Toddlers: children who are up on their feet and walking about are recommended to be active inside and outside for about 3 hours a day. It doesn’t have to be all in one go and can be throughout the whole day and of varying intensities!

 Activities could include: ball games, chasing games, climbing, climbing stairs, climbing frames, dancing, exploring nature, gymnastics, hide and seek, hopping, jumping, jumping on a trampoline, moving around, playing, playing outside, playing in water, riding a bike, rolling, running around, standing up, skipping, swimming and walking.


What are the benefits of keeping children active?

There are many long-term health benefits for children who exercise regularly. Exercise can help reduce the risk of getting a number of health disorders. Children who keep busy and are active daily are believed to:

  • sleep better (what all parents want to hear)!
  • be more positive and have an improved self-esteem
  • build stronger muscles and bones
  • have healthier hearts and lungs
  • have reduced stress levels
  • become more energetic and less lethargic
  • control their weight better
  • have better concentration
  • learn social skills better, especially in team sports
  • develop good motor/movement skills and coordination
  • reduce blood sugar levels which can reduce the risk of developing health conditions such as diabetes in the future


30 ways to get and keep your children active this summer

You do not have to spend a fortune to get children active and a lot of activities can be done at and around home. It is important to try and find a variety of activities and ones that are fun and can include all the family.

You could:

  1. have a go at Zumba or a fitness workout together at home.
  1. get your children to go the park for a kick about or a run around.
  1. get you children outside for a game of cricket or rounders with friends or family
  1. use the local swimming pool.
  1. sign up for a local sports programme. It is great for a child to take part in a sport which interests them, or they may even want to try something new!
  1. create a fitness circuit outside using equipment you may already have at home such as: balls, cones, hula-hoops, nets, skipping ropes, trampolines, playground. Improvisation is key here!
  1. play catch.
  1. do some gardening.
  1. try badminton in the garden or work on any ball and racket skills.

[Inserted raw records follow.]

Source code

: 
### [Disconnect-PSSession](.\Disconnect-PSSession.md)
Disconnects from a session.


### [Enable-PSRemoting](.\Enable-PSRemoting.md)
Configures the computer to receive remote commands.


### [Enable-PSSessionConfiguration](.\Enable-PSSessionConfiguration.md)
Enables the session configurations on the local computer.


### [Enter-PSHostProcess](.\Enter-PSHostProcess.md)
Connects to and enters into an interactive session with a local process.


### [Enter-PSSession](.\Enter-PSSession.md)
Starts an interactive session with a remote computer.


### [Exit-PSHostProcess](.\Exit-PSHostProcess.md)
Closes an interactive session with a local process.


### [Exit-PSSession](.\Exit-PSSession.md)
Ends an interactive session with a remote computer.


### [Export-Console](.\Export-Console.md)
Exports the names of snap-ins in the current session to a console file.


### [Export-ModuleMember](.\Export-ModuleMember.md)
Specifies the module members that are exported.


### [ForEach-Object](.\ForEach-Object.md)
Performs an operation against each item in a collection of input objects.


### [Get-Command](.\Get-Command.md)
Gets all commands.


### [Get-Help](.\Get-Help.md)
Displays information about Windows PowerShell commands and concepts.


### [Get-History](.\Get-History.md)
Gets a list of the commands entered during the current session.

  2. create various work-out stations and include activities such as burpees, hopscotch, jumping jacks, limbo and skipping…etc. You could use coloured chalk to mark out the stations.

  3. do some cleaning!

  4. organise races with friends and family. It doesn’t just have to be all about running, you could include jumping, hoping, skipping, crawling, egg and spoon, three legged, power walking etc.

  5. go on a bike-ride or walk.

  6. make a treasure hunt inside or outside and every time your children find a clue they must complete a fitness exercise to move on to the next clue.

  7. go on a scooter, rollerblade, skateboard or ice skate (maybe not in Summer!)

  8. build a den or a tree-house.

  9. play hide and seek or tig / tag.

  10. go on a walk/hike together and get your children to spot various plants, animals and rocks etc. This incorporates learning and exercising at the same time.

  11. find a local orienteering course.

  12. take the dog for a walk.

  13. play frisbee.

  14. go trampolining.

  15. try indoor rock climbing.

  16. fly a kite.

  17. go to the beach. The beach offers opportunities for running, playing, games and swimming.

  18. take part in a charity children’s run, a park run or a 5K race.

  19. have a game of pitch and putt.

  20. go to the local playground and use climbing frames as a physical workout.

  21. go horse riding.

  22. get some music on and get dancing.


Final tips for getting children active

It is a good idea to:

  • make exercise part of your children regular routine from their early years.
  • have a positive attitude yourself towards exercise.
  • be a good role model and you will benefit too and will give yourself more chances to spend time with your children.
  • limit time spent using technology.
  • choose activities that children will enjoy and go from there!


What activities will your children do this Summer? Have you got any ideas to add to the list?